The NPRM proposed a new §___.116(h) requiring a final version of the ICF for a trial conducted or sponsored by a federal department or agency to be posted on a publicly-available federal website within 60 days after the trial closes to further recruitment. Of all the proposed changes to the Common Rule, this offering may be the most universally disliked by stakeholders. Many argued that the requirement added a significant administrative burden (1) on researchers to upload ICFs, (2) on hospitals to implement compliance oversight procedures, (3) on IRBs to report investigator non-compliance, and (4) on agencies to develop this yet-to-be-established website. Stakeholders expressed concern that such burdens would not be offset by any real protection to patients.
Other commenters maintained that posted ICFs are likely to become even more lengthy and legalistic with sponsors and institutions attempting to protect themselves from post hoc scrutiny by federal regulators and plaintiffs’ attorneys. Additionally, because informed consent is a process, the public posting of ICFs does not capture many of the interpersonal interactions between investigators and subjects when discussing the research.
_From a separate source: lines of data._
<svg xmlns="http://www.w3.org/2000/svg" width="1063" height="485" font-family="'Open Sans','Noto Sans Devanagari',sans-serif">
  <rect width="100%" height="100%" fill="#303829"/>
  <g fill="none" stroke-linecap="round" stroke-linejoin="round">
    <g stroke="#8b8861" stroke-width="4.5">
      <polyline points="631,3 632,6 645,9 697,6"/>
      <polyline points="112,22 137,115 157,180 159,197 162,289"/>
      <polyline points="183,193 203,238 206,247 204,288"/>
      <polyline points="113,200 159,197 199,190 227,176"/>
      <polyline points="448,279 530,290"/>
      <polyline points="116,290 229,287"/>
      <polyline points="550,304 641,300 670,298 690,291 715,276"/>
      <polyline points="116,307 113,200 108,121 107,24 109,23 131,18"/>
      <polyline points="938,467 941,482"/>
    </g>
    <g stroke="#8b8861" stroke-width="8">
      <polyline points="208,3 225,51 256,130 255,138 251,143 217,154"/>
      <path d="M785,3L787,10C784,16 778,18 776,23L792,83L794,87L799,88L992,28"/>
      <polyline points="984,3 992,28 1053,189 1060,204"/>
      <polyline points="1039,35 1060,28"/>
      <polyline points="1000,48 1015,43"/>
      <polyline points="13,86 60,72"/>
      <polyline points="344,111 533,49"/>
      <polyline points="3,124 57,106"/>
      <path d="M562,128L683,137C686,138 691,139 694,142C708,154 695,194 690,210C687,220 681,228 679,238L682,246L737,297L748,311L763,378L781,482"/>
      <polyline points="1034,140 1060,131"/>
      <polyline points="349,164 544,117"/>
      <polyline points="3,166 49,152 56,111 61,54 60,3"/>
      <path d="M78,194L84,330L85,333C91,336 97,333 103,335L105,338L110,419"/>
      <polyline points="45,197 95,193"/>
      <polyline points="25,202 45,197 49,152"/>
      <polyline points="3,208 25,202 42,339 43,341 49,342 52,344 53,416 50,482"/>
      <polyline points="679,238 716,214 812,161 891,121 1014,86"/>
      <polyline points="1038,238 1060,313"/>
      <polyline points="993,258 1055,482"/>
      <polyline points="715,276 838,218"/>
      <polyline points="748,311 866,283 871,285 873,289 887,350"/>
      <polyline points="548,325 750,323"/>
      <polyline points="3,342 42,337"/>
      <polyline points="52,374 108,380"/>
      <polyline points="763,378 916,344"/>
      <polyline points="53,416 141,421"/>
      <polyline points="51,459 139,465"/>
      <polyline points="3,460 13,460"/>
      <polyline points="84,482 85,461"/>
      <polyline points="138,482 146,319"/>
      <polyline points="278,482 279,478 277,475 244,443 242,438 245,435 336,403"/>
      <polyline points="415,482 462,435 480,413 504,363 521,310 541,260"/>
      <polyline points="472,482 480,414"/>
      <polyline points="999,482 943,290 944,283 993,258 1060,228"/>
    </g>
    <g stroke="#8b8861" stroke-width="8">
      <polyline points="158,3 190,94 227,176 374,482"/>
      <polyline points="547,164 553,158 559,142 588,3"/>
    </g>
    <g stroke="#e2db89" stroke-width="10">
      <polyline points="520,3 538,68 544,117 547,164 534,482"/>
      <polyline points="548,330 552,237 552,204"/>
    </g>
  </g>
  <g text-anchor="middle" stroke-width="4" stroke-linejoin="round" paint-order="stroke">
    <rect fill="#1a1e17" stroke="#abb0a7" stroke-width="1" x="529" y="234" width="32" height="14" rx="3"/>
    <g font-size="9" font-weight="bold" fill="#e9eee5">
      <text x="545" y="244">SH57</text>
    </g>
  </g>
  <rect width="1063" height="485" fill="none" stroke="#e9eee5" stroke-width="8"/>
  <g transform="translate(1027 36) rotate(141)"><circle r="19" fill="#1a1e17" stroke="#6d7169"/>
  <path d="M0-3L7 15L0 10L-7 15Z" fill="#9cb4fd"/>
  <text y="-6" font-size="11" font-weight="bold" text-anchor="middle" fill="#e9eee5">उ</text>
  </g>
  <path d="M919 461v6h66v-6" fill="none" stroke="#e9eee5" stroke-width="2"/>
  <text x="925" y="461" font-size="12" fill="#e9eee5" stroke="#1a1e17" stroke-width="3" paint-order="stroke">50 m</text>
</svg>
As such, these commenters contend that a posted ICF may provide an incomplete and potentially misleading snapshot into a subject’s consent.
Stakeholders also queried how the public would use these ICFs as HHS provided no examples of proper versus improper documents. Again, without context, any potential scrutiny may be unfounded and likely too late to affect enrollees. Finally, commenters expressed worry that the industry may conduct studies in foreign markets to avoid this obligation. Because many ICFs contain confidential study designs, proprietary drug or device information, pre-market safety and efficacy information, or other commercialization strategies, commenters contend the risk of loss may not be worth the headache and drug and device manufacturers may seek friendlier regulatory pastures overseas.